*Part of a series of posts trying to summarise some of the sessions at Language World this year*
The opening of Language World saw a presentation by Anna Turney and Nick Fuller.
Anna Turney, Paralympic Snowboarder
Anna loved snowboarding and wanted to get good enough to compete. She moved to France after her degree, and decided that her best plan was to hang out with the French boys who’d know the place well (so her language skills came in very useful!) One season turned to three then she did a TEFL course, went to Japan and taught whilst still snowboarding at the weekend. In order to get sponsorship, she needed to win some races. Having played hooky one day to compete in a race, Anna crashed and ended up in hospital with 98% chance of walking again. In hospital, Anna had plenty of time to think and decide that she wanted to fight on. Language proved “fun” in hospital with misunderstandings and communication issues, but someone told her about sit-skiing which gave her new hope.
After a year of not being able to do extreme sports, Anna had a go and discovered it was harder than it looked! After practice, Anna came back to England, was spotted sit-skiing and invited to join the development squad, but had to self finance. A mystery donor bought her first monoski and off she went, on the road to Vancouver.

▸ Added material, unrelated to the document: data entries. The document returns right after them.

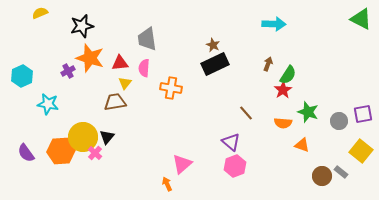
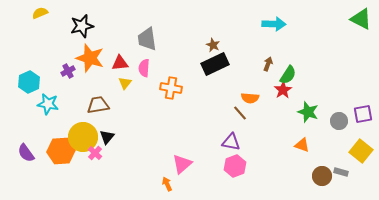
cyan hexagon: moved 7 px right, 6 px down
brown trapezoid: moved 17 px left, 3 px down
brown line: moved 6 px left
orange semicircle: moved 33 px left, 25 px up
purple triangle: rotated 30 degrees counterclockwise
gray rectangle: rotated 24 degrees counterclockwise
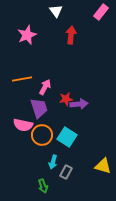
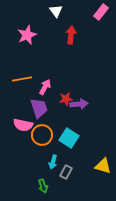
cyan square: moved 2 px right, 1 px down
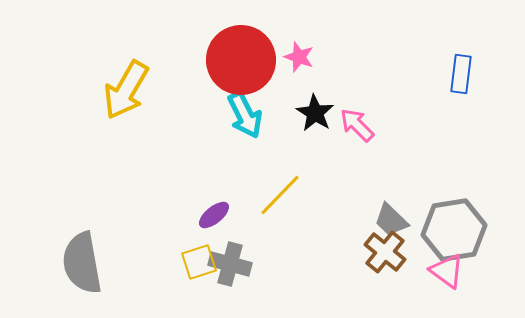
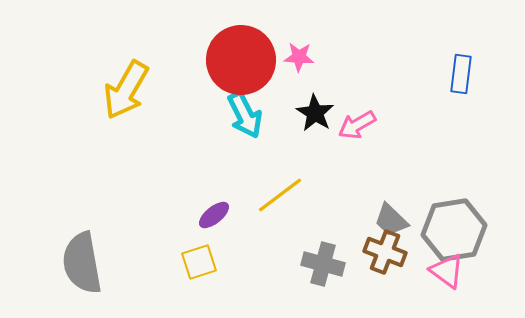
pink star: rotated 16 degrees counterclockwise
pink arrow: rotated 75 degrees counterclockwise
yellow line: rotated 9 degrees clockwise
brown cross: rotated 18 degrees counterclockwise
gray cross: moved 93 px right
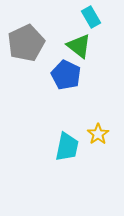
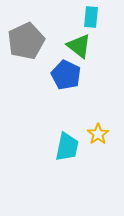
cyan rectangle: rotated 35 degrees clockwise
gray pentagon: moved 2 px up
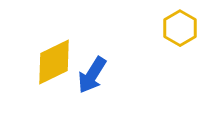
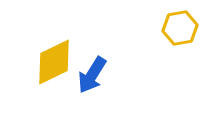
yellow hexagon: rotated 20 degrees clockwise
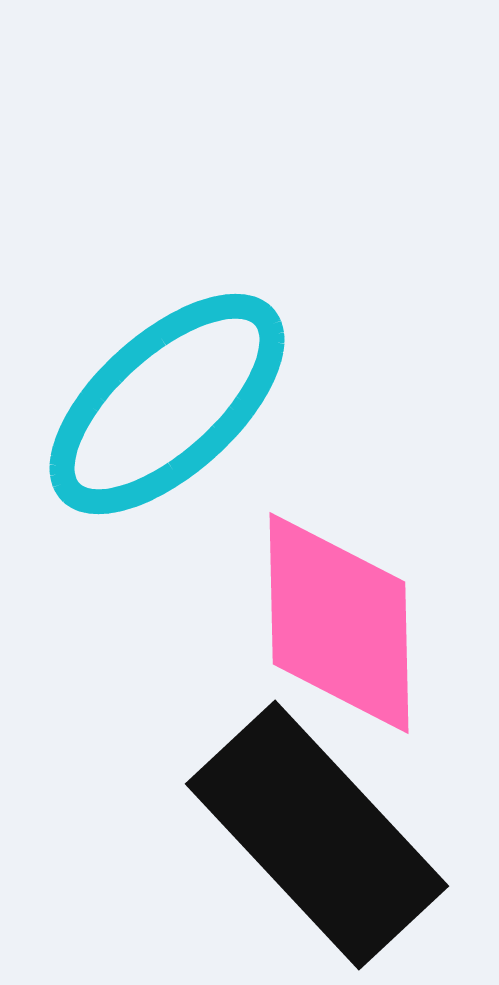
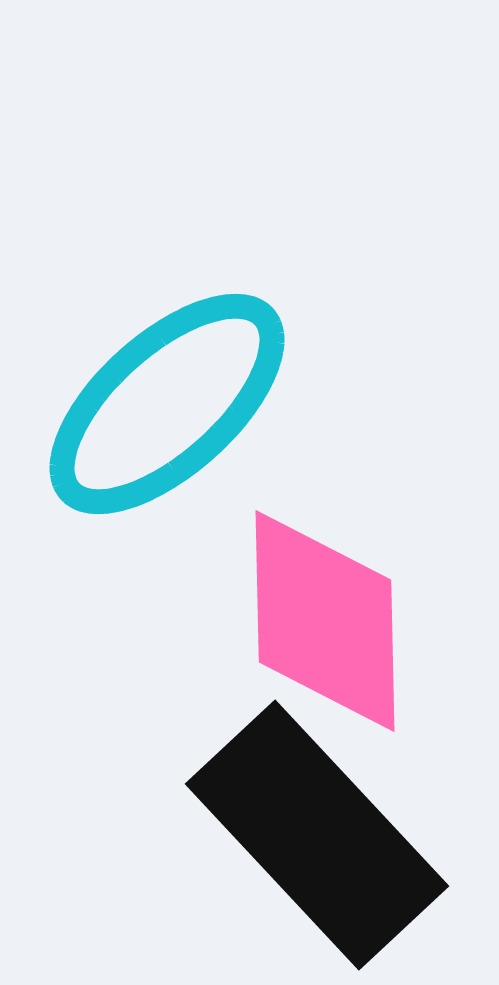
pink diamond: moved 14 px left, 2 px up
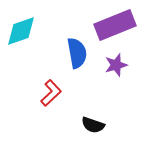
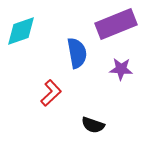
purple rectangle: moved 1 px right, 1 px up
purple star: moved 5 px right, 4 px down; rotated 20 degrees clockwise
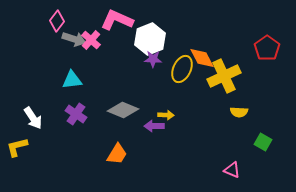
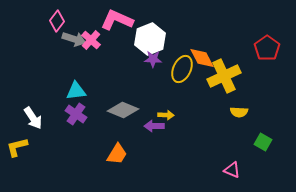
cyan triangle: moved 4 px right, 11 px down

Anna set out to be the fittest and best she could, spending long periods of time away from home. Olympic values of friendship, excellence, respect, cooperation have been really important to Anna, and the buzz at Paralympics was enormous. Everyone has to wear team kit and it’s an amazing sight. When someone who’d won a medal came in, the whole dinner hall clapped. In Alpine skiing, each country is given an area of the hill, and countries need to work together to set courses. It is hugely competitive but there is a real togetherness about the whole experience too. The volunteers are amazing too.
Anna’s achievements in Vancouver – 6th in sitting slalom with which she was really pleased.
Anna acknowledges the debt she owes to all the people who have helped her – volunteers, family, sponsors, training partners – it’s a team effort.
Nick Fuller, Head of Education at LOCOG
In London there will be 170 nations.
Pierre de Coubertin saw Olympics as a sporting cultural coming together – it’s more than sport! The vision for 2012 is to reach young people around the world. That’s been done through linking schools across the world, reaching millions of kids.
GetSet is delivered through a digital platform – www.london2012.com/getset
Cross curricular resources – themed and free!
GetSet schools have a strong local agenda as well as a national / international one. Big opportunities to work together too – National Sports Week has just ended! Also Musubi in East Midlands where Japanese team will be based.
Language and sport joined together eg handball in Spanish
Greenwich are offering free courses in Spanish, French, Japanese and Chinese – a focus on functional language.
Let’s get cooking around the world – recipes in Spanish, French, Chinese, Hindi, Portuguese – encouraging schools to engage the community and parents in language teaching and learning.
MYLO – Track list – to build a training track for French team
Get Set goes global – recognises that we’re literally just about to welcome the world to UK. In September – Get Set for the Olympic Truce – to promote peace through sport and culture. In November, we’ll be encouraged to choose our Olympic team to support and find out about it. 25th June 2012 World sports day in Sports week.
Resources available from September onwards.
There are rewards and recognition for GetSet network by filling in a short form – access to benefits and a plaque!
Does the legacy of the Olympics revolves around West Ham vs Spurs? No, it’s more to it than that – it’s looking to inspiring young people, capturing hearts and minds, instilling values and inspiring lives.
Really enjoyed this session as it brought together two of my favourite themes – languages and global / intercultural understanding.